Kali van der Merwe, autrice del documentario Un prezzo per la vita, è un’artista e filmmaker sudafricana. Fotografa originale e talentuosa oltre che scultrice, coniuga l’arte all’impegno sociale portando avanti un cinema di denuncia e indagine. E’ il caso del documentario Iduma Elingopiyo, The Wound That Does Not Bleed – girato nel corso di due anni e uscito nel 1997 – dedicato ai bambini di strada di Città del Capo, e anche della pellicola che andiamo qui a recensire, Un prezzo per la vita, incentrata sulle problematiche relative alla diffusione dei farmaci per curare l’AIDS e l’HIV in Sud Africa. Il film, commissionato da RAI 3 Radio Televisione Italiana e uscito nel 2000, è stato prodotto dalla Zenit Arti Audiovisive, casa di produzione indipendente italiana nata nel 1992 e specializzata appunto in documentari e cortometraggi.
Il senso del documentario è già tutto nel titolo. Da questa indagine, condotta in maniera serrata e diretta senza lasciare spazio alle polemiche e all’autocommiserazione, esce un solo colpevole: il business cinico e fatale che ruota intorno ai medicinali e arricchisce in maniera esorbitante e vergognosa le case farmaceutiche. Queste multinazionali utilizzano leggi sui brevetti internazionali (dettate dal WTO, l’Organizzazione Internazionale per il Commercio) per mantenere altissimi i prezzi dei farmaci e renderli inaccessibili alla maggioranza della popolazione sudafricana. La conseguenza diretta e ovvia di questa dinamica spietata e disumana è una sola: la morte di milioni di persone.
Kali van der Merwe intervista individui diversi per estrazione sociale ed economica, dando spazio alle storie e alle esperienze differenti di adulti e bambini, donne e uomini, bianchi e neri, che hanno una sola cosa in comune: l’aver contratto l’HIV. Le loro condizioni di salute, come è facile immaginare, sono direttamente proporzionali alle loro condizioni economiche. Se Edwin Cameron, giudice della Corte Suprema Sudafricana, bianco e benestante, può continuare a vivere e lavorare grazie alle costose cure che ha ricevuto, lo studente nero Sibusiso Mkhize non può permettersi di curare la meningite da criptococco (una delle patologie più frequenti tra i malati di AIDS), che per lui si rivelerà mortale. Sono le parole dello stesso Cameron a fare luce sull’assurdità della situazione: “Tre anni dopo essermi ammalato gravemente di AIDS sto vivendo una vita normale. Se non fosse per quei farmaci salvavita però a quest’ora non sarei qui. Non costa molto produrre quelle medicine, si spende poco per fabbricarle. Ma le case farmaceutiche tengono i prezzi alti e impediscono ai paesi poveri di produrle a basso costo applicando il sistema del brevetto e del permesso internazionale per soffocare ogni tentativo di produzione a costi più bassi. Io sono la personificazione di tutte queste terribili ingiustizie, perché sono vivo, qui, oggi, mentre venticinque milioni di africani si stanno ammalando, stanno per morire o sono già morti di AIDS. Trovo che questa sia un’ingiustizia mostruosa.”

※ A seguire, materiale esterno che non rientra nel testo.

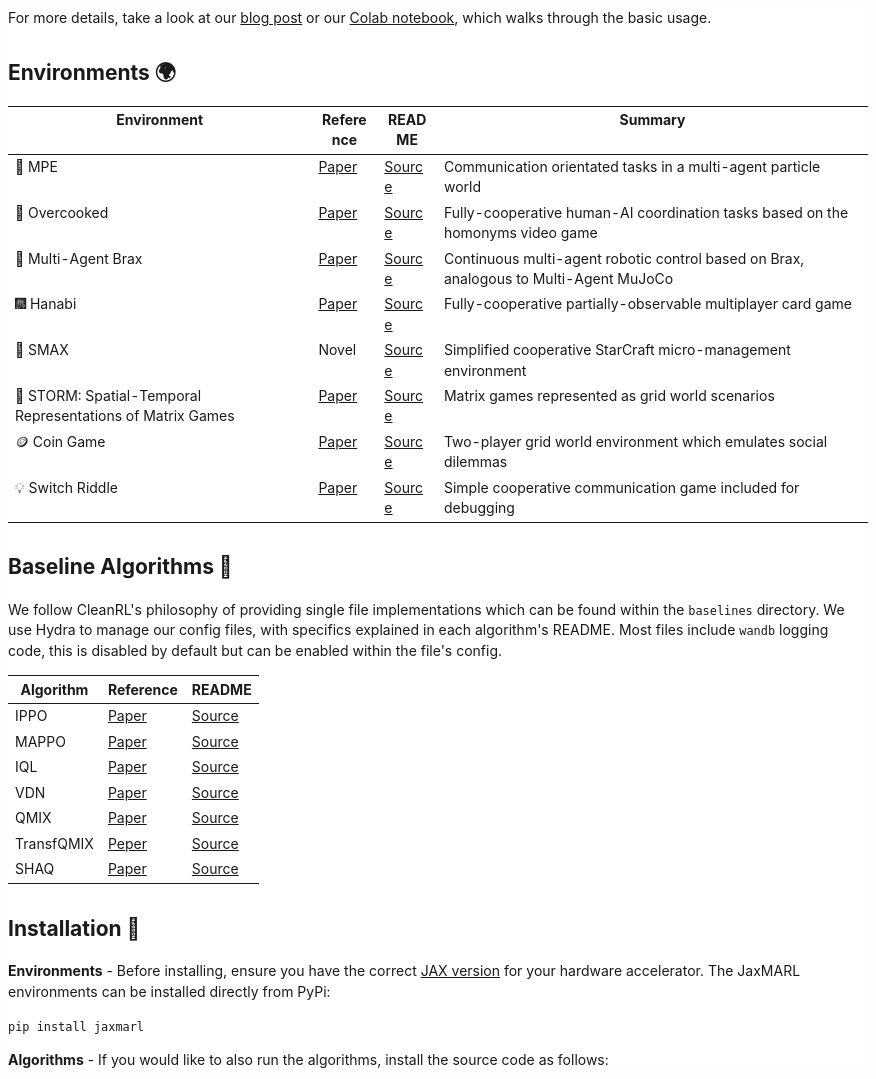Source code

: For more details, take a look at our [blog post](https://blog.foersterlab.com/jaxmarl/) or our [Colab notebook](https://colab.research.google.com/github/FLAIROx/JaxMARL/blob/main/jaxmarl/tutorials/JaxMARL_Walkthrough.ipynb), which walks through the basic usage.

<h2 name="environments" id="environments">Environments 🌍 </h2>

| Environment | Reference | README | Summary |
| --- | --- | --- | --- |
| 🔴 MPE | [Paper](https://arxiv.org/abs/1706.02275) | [Source](https://github.com/FLAIROx/JaxMARL/tree/main/jaxmarl/environments/mpe) | Communication orientated tasks in a multi-agent particle world
| 🍲 Overcooked | [Paper](https://arxiv.org/abs/1910.05789) | [Source](https://github.com/FLAIROx/JaxMARL/tree/main/jaxmarl/environments/overcooked) | Fully-cooperative human-AI coordination tasks based on the homonyms video game | 
| 🦾 Multi-Agent Brax | [Paper](https://arxiv.org/abs/2003.06709) | [Source](https://github.com/FLAIROx/JaxMARL/tree/main/jaxmarl/environments/mabrax) | Continuous multi-agent robotic control based on Brax, analogous to Multi-Agent MuJoCo |
| 🎆 Hanabi | [Paper](https://arxiv.org/abs/1902.00506) | [Source](https://github.com/FLAIROx/JaxMARL/tree/main/jaxmarl/environments/hanabi) | Fully-cooperative partially-observable multiplayer card game |
| 👾 SMAX | Novel | [Source](https://github.com/FLAIROx/JaxMARL/tree/main/jaxmarl/environments/smax) | Simplified cooperative StarCraft micro-management environment |
| 🧮 STORM: Spatial-Temporal Representations of Matrix Games | [Paper](https://openreview.net/forum?id=54F8woU8vhq) | [Source](https://github.com/FLAIROx/JaxMARL/tree/main/jaxmarl/environments/storm) | Matrix games represented as grid world scenarios
| 🪙 Coin Game | [Paper](https://arxiv.org/abs/1802.09640) | [Source](https://github.com/FLAIROx/JaxMARL/tree/main/jaxmarl/environments/coin_game) | Two-player grid world environment which emulates social dilemmas
| 💡 Switch Riddle | [Paper](https://proceedings.neurips.cc/paper_files/paper/2016/hash/c7635bfd99248a2cdef8249ef7bfbef4-Abstract.html) | [Source](https://github.com/FLAIROx/JaxMARL/tree/main/jaxmarl/environments/switch_riddle) | Simple cooperative communication game included for debugging

 
<h2 name="algorithms" id="algorithms">Baseline Algorithms 🦉 </h2>

We follow CleanRL's philosophy of providing single file implementations which can be found within the `baselines` directory. We use Hydra to manage our config files, with specifics explained in each algorithm's README. Most files include `wandb` logging code, this is disabled by default but can be enabled within the file's config.

| Algorithm | Reference | README | 
| --- | --- | --- | 
| IPPO | [Paper](https://arxiv.org/pdf/2011.09533.pdf) | [Source](https://github.com/FLAIROx/JaxMARL/tree/main/baselines/IPPO) | 
| MAPPO | [Paper](https://arxiv.org/abs/2103.01955) | [Source](https://github.com/FLAIROx/JaxMARL/tree/main/baselines/MAPPO) | 
| IQL | [Paper](https://arxiv.org/abs/1312.5602v1) | [Source](https://github.com/FLAIROx/JaxMARL/tree/main/baselines/QLearning) | 
| VDN | [Paper](https://arxiv.org/abs/1706.05296)  | [Source](https://github.com/FLAIROx/JaxMARL/tree/main/baselines/QLearning) |
| QMIX | [Paper](https://arxiv.org/abs/1803.11485) | [Source](https://github.com/FLAIROx/JaxMARL/tree/main/baselines/QLearning) |
| TransfQMIX | [Peper](https://www.southampton.ac.uk/~eg/AAMAS2023/pdfs/p1679.pdf) | [Source](https://github.com/FLAIROx/JaxMARL/tree/main/baselines/QLearning) |
| SHAQ | [Paper](https://arxiv.org/abs/2105.15013) | [Source](https://github.com/FLAIROx/JaxMARL/tree/main/baselines/QLearning) |

<h2 name="install" id="install">Installation 🧗 </h2>

**Environments** - Before installing, ensure you have the correct [JAX version](https://github.com/google/jax#installation) for your hardware accelerator. The JaxMARL environments can be installed directly from PyPi:

```
pip install jaxmarl 
```

**Algorithms** - If you would like to also run the algorithms, install the source code as follows:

Raccontando anche i tabù che tuttora in Sud Africa (ma non solo) gravano sull’argomento, il documentario ricorda e sottolinea che l’AIDS può essere in parte curato, perché sebbene le persone malate non possono guarire potrebbero tuttavia vivere più a lungo e con meno sofferenza di quanto accade ora. Il nodo del problema è unicamente di natura economica e politica.